Government forces are continuing with the use of PAVA shells despite the human rights activists asking for stopping their use.
On Wednesday, Insha from Pampore was yet another victim of these shells. PAVA shells fell in the vicinity where she was working, and within no time the smoke spread around, engulfing Insha and choking her.
Insha, already being allergic to the smoke developed severe reaction when she inhaled chili pepper released from the shell.
“She is already allergic, and when she inhaled the smoke she fell down unconscious,” said Insha’s brother who was accompanying her at SMHS.
After the shell exploded, she complained of breathlessness and then fell unconscious, “after that we shifted her to SMHS”, added her brother.
PAVA shells were introduced in the year 2016 when the pellets caused excessive damage in Kashmir by injuring hundreds and as per reports out of1065 pellet victims admitted at general specialty SMHS hospital, and SKIMS Medical College Hospital with injuries to eyes, 523 are below 20 years in age.
Pelargonic Acid Vanillylamide or Nonivamide (PAVA) is an organic compound found characteristically in natural chilli pepper, which is capable of temporarily incapacitating the targets and render them immobile for several minutes.
While talking to the doctors about the condition of Insha, they said that she was stable as of now, adding that “she was brought here on time and after initial treatment, she is quite stable right now.”
The trauma Insha had undergone, while struggling with the smoke within her respiratory track, was visible from her face, with puffed eyes and a pale looks.
PAVA shells used across Kashmir particularly in downtown, Srinagar, soon after the culmination of Friday congregation prayers.
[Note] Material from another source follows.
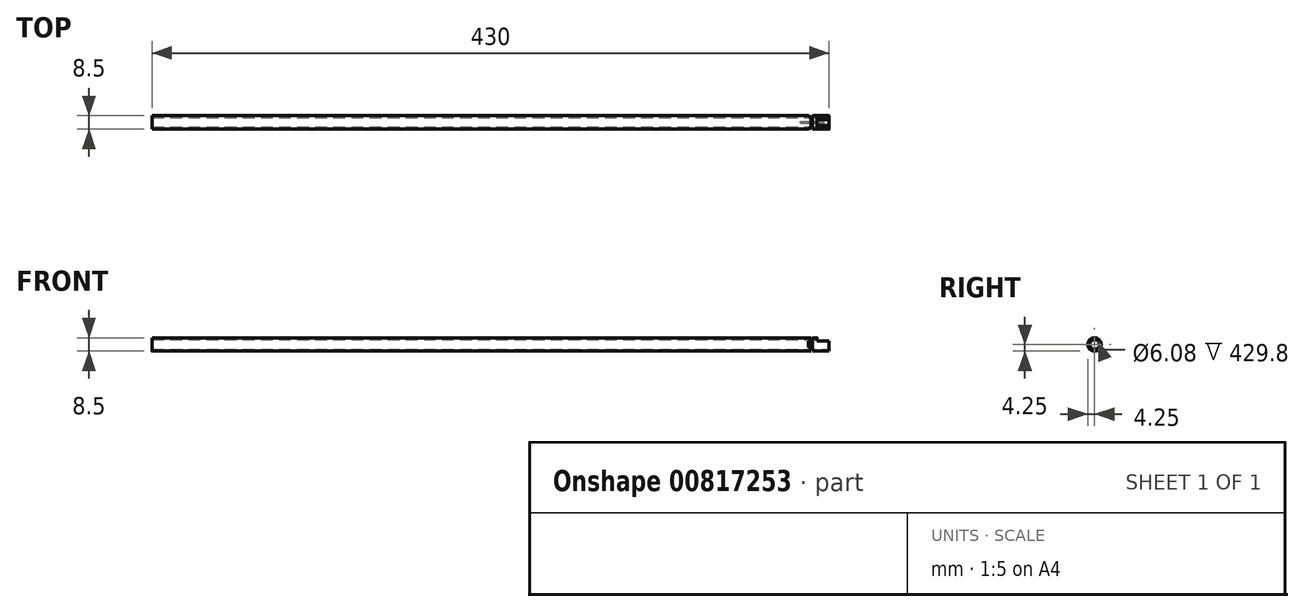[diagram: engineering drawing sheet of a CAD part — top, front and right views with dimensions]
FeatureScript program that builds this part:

Smoke from Pava shells lingers in air for a longer period, causing troubles for old and children living in the area. The PAVA shells are responsible for many allergic reactions and even causes suffocation among the people in Kashmir.
The sudden explosion of PAVA shell turns the entire surroundings are teary and “makes it difficult to even breathe for those who are caught in the smoke these shells release” said an expert.